出張前夜

「明日は朝早いのかい?」
「うん……出張……」
 早めに入ったお風呂のあと、少し乱暴に髪を乾かす私の後ろにワタルさんが立つ。振り返るより先にかけられた声に肩を落とすと、大きな手が肩に乗せられた。
「あまり乗り気じゃないようだけれど」
「乗り気なもんか……お仕事ですよ……」
「はは、そうか」
 ワタルさんの手のひらが私の髪に指を通す。まだ乾きかけだから、重たい髪の先は濡れてるように思うけど、全く気にする様子のないワタルさんは、私の頭に顔を寄せると優しく微笑んだ。どこか、ご機嫌なようにも見える。
「なんか楽しそうですね?」
「楽しい? まさか。寂しいなと思ってね」
「……」
「ははは! 心外だな。信じてくれないのかい」
「信じてないわけじゃないけど……」
「けど?」
「あんまり寂しそうじゃないなと」
 はて、と目を瞬かせたワタルさん。少ししてから、またふわりと微笑んだ。うつむきがちに私の髪に触れるその表情の全部は、伏せられた瞳からは伺えないけれど。怒ってるようではなさそうだから、いいかな、なんて。

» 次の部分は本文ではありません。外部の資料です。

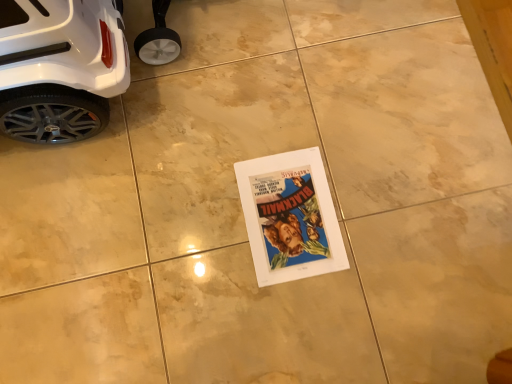
Where is `vacant area on the back side of vibrant paper movie poster at center`? vacant area on the back side of vibrant paper movie poster at center is located at coordinates (285, 117).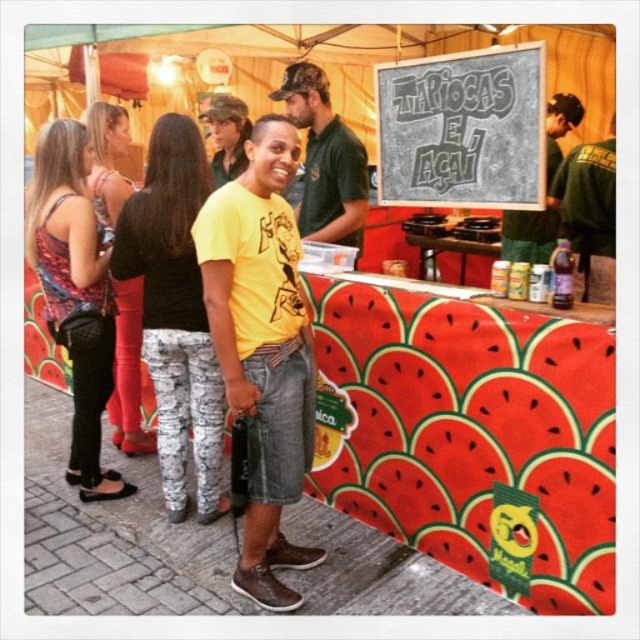
Question: Among these objects, which one is nearest to the camera?

Choices:
 (A) matte black tank top at left
 (B) camouflage pants at center
 (C) chalkboard sign at upper center
 (D) yellow matte shirt at center

Answer: (C)

Question: Which of these objects is positioned closest to the matte black tank top at left?

Choices:
 (A) green cotton shirt at center
 (B) chalkboard sign at upper center
 (C) printed fabric tank top at left

Answer: (C)

Question: Which point is closer to the camera?

Choices:
 (A) green matte shirt at upper right
 (B) yellow matte t-shirt at center

Answer: (B)

Question: Is green cotton shirt at center below green matte shirt at upper right?

Choices:
 (A) no
 (B) yes

Answer: (B)

Question: Considering the relative positions of printed fabric tank top at left and camouflage fabric cap at upper center in the image provided, where is printed fabric tank top at left located with respect to camouflage fabric cap at upper center?

Choices:
 (A) above
 (B) below

Answer: (B)

Question: Does yellow matte t-shirt at center have a larger size compared to camouflage pants at center?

 ワタルさんの指先を避けるようにしてタオルを首にかけて、それからドライヤーへと手を伸ばす。伸ばした手は、ごつごつとした手に横からさらわれてしまった。
「ワタルさん?」
「きみがいない間、おれがどれだけきみのことを考えているか」
 ワタルさんの低い声がすぐそこで聞こえて、吐息が軽く耳に触れる。髪に触れて濡れたからか、やや冷たい指先が私の手を握りしめた。背中に当たるワタルさんの胸板が、とても、熱い。
「これでもかというくらいに知ってもらいたいところだが、明日が早いとなると仕方がないね」
「……早くなかったら、危なかった、かも」
「さあ、どうだろう。はは、きみのことだから、間違いなく寝坊することだけは分かるね」
「もお、ワタルさん!」
「はっはっは!」
 後ろから握りしめた手が寄せられて、後ろから回された腕に身体ごと抱き込まれる。からかわれているのか、それともある種のお誘いをされているのか。
 お風呂上がりの戯れの時間では結局答えは見つけられなくて、私は未だしめったままの髪の毛で、ワタルさんの腕のなかで大騒ぎするのだった。